Oaktree Capital Founder Howard Marks took aim at the Federal Reserve, saying it was wrong to lower interest rates while the economy is strong, further inflating stock prices and making the already rich richer while hurting lower-income people trying to save money.
The U.S. economy is in its tenth year of expansion, the longest ever, with record-low unemployment not seen in 50 years and healthy businesses — and the economy doesn’t need the Fed’s help now, Marks said on Bloomberg TV on Thursday.
The central bank moved to cut interest rates by a quarter-point last week, the first rate cut since 2008 amid the throes of the Great Recession. Markets have been signaling more rate cuts in the coming months, making it harder for people with fewer savings — and lenders — to earn decent returns, while inflating a stock market bubble that will burst, Marks said.
“The process of lowering the rates causes assets to inflate,” Marks said. “There will be more wealth piled up by the people who have assets and it’ll be harder for people who just have a little bit of savings to make a return.”

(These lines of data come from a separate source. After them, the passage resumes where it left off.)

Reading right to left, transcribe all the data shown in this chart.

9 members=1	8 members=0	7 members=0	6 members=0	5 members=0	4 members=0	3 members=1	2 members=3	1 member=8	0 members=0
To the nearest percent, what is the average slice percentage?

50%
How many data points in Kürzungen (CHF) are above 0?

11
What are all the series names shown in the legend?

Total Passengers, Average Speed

The Fed’s rate cut came as the economy slowed during a time of very low inflation along with weakening global growth and of course trade tensions between the U.S. and China, the world’s two largest economies. The cut also came amid the backdrop of President Donald Trump’s repeated calls for more rate cuts and recession-era stimulus to boost the economy ahead of the 2020 elections.
The rate cut wasn’t the beginning of a lengthy easing cycle, Fed Chair Jerome Powell said at the time, but rather as a “mid-cycle adjustment.” The central bank also ended shrinking its balance sheet on Aug. 1.
“We generally don’t stimulate the economy after 10 good years,” Marks said. “We usually accept that there will be an ebb and flow to the cycle and there might be a justified recession.”
Marks’ poke at the Fed comes as signs of an incoming recession continue to grow. The likelihood of a recession in the next 12 months rose to 35% in an August survey of economists, up from 31% previously. The yield curve also is predicting weakness in the bond markets.
Marks said the economy still remains too strong for distressed investing, and capital markets are supportive of companies that need rescue financing. Oaktree Capital raised its distressed fund in 2015, and it’s only about one-third invested as of now.
“The fact that we’re roughly 30% invested after this time shows you that the going is slow in distressed,” Marks said. “This is not the kind of climate in which good healthy companies with good businesses get into distress.”